PPF offers tax-free interest and maturity. Learn how extending PPF after 15 years can boost your returns in 2025. Know current interest rate, withdrawal rules.
The Public Provident Fund (PPF) remains one of the most trusted savings schemes in India in 2025. Introduced in 1968, this government-backed, tax-saving investment is ideal for risk-averse individuals aiming for long-term financial stability.
It is one of the few instruments that offer the EEE (Exempt-Exempt-Exempt) tax status, making your investment, interest earned, and final maturity amount completely tax-free under Section 80C.
The government has retained the interest rate for PPF at 7.1% for April to June 2025. This rate is compounded annually and revised every quarter. Despite market volatility, PPF remains attractive due to its guaranteed returns and tax advantages.
Anyone can open a PPF account with a minimum investment of Rs 500 per year, and the maximum limit is Rs 1.5 lakh annually. The scheme is inclusive and suits salaried individuals, freelancers, homemakers, and senior citizens alike.
A PPF account matures after 15 years, but that doesn’t mean you must withdraw your funds. You can:
Extend the account in 5-year blocks by submitting Form-4.
Continue earning interest on your corpus without making fresh contributions.
Or choose to continue investing, allowing the power of compounding to grow your wealth further.
Let’s understand how much wealth you can accumulate if you choose to extend your PPF:
Invest Rs 1,50,000/year for 15 years
→ Total Investment: ₹22.5 lakhs
→ Interest Earned: ₹18.18 lakhs
→ Maturity Value: ₹40.68 lakhs
Extend for 5 more years with same contributions
→ Estimated Value After 20 Years: ₹57.23 lakhs
All earnings are 100% tax-free!
PPF offers limited liquidity:
You can withdraw partially from the 7th financial year.
The withdrawal amount is capped at 50% of either the 4th year’s balance or the previous year’s balance, whichever is lower.
To maximize your interest earnings, follow this pro tip:
Deposit your funds before the 5th of each month.
Or make a lump sum deposit before April 5 each financial year.
Interest is calculated based on the lowest balance between the 5th and the end of the month.
If you forget to deposit in a financial year, your account becomes inactive.
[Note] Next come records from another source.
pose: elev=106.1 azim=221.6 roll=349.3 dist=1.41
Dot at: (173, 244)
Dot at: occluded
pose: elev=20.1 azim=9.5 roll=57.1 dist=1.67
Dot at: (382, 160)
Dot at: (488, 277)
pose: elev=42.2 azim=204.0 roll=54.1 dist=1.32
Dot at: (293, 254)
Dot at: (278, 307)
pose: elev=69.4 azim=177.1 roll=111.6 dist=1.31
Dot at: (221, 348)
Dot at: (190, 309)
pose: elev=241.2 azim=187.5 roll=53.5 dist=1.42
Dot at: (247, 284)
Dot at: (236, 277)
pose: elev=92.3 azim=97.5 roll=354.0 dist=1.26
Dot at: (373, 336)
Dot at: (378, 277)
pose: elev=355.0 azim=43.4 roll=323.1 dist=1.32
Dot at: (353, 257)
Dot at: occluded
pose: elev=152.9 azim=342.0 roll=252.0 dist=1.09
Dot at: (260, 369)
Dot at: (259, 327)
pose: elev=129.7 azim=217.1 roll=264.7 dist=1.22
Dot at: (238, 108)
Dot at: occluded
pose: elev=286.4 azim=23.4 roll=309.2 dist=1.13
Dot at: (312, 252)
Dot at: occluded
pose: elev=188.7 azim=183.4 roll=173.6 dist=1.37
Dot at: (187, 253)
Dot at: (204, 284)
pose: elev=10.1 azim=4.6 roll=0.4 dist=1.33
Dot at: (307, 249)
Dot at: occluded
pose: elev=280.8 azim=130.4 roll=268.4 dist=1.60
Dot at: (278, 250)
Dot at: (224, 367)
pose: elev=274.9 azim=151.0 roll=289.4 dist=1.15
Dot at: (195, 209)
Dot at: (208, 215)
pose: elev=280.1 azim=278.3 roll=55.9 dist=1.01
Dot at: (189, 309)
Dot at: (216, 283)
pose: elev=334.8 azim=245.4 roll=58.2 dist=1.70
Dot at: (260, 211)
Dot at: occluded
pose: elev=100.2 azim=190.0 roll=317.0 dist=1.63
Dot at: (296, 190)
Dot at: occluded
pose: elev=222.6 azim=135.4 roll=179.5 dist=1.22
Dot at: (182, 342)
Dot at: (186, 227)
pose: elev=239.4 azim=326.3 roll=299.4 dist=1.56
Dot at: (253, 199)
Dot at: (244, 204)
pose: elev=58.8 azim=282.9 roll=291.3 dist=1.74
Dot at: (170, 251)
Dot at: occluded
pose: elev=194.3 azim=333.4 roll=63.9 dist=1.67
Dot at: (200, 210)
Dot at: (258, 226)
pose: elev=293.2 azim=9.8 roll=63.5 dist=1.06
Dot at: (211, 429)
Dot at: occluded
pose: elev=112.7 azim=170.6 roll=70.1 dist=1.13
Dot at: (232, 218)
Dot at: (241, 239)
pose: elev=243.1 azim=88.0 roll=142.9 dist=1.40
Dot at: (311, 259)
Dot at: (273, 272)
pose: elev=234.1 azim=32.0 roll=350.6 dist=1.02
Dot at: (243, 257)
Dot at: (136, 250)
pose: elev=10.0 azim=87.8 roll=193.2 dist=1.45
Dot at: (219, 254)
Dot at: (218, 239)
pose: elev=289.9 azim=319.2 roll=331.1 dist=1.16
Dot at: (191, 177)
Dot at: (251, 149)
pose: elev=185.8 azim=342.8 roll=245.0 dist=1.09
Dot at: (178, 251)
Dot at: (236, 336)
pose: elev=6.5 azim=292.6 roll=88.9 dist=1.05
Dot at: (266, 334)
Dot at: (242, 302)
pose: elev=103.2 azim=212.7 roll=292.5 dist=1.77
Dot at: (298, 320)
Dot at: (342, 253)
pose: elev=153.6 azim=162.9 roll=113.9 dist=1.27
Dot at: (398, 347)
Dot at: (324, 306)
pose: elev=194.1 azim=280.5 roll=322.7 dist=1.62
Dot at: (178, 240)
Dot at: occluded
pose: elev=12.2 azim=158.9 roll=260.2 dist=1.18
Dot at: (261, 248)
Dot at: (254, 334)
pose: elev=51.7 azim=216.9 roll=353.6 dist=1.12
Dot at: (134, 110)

You can reactivate it by:
Paying Rs 500 per missed year
Plus a penalty of Rs 50 per year
Then you can continue your contributions and enjoy tax-free growth.
₹1,50,000 per year
For 15 years
₹22,50,000 (Invested)
₹18,18,209 (Interest Earned)
Total Maturity Value: ₹40,68,209
With a 5-year extension, you could grow it to ₹57.23 lakh at the same 7.1% interest rate.
In the current economic landscape where market-linked instruments may face volatility, the Public Provident Fund (PPF) stands out as a safe and strategic choice. Extending your account after the initial 15-year period can significantly boost your wealth, thanks to tax-free compounding.
Whether you're saving for retirement or your child’s education, PPF is a powerful tool—don't miss out on the benefits of extending your investment horizon.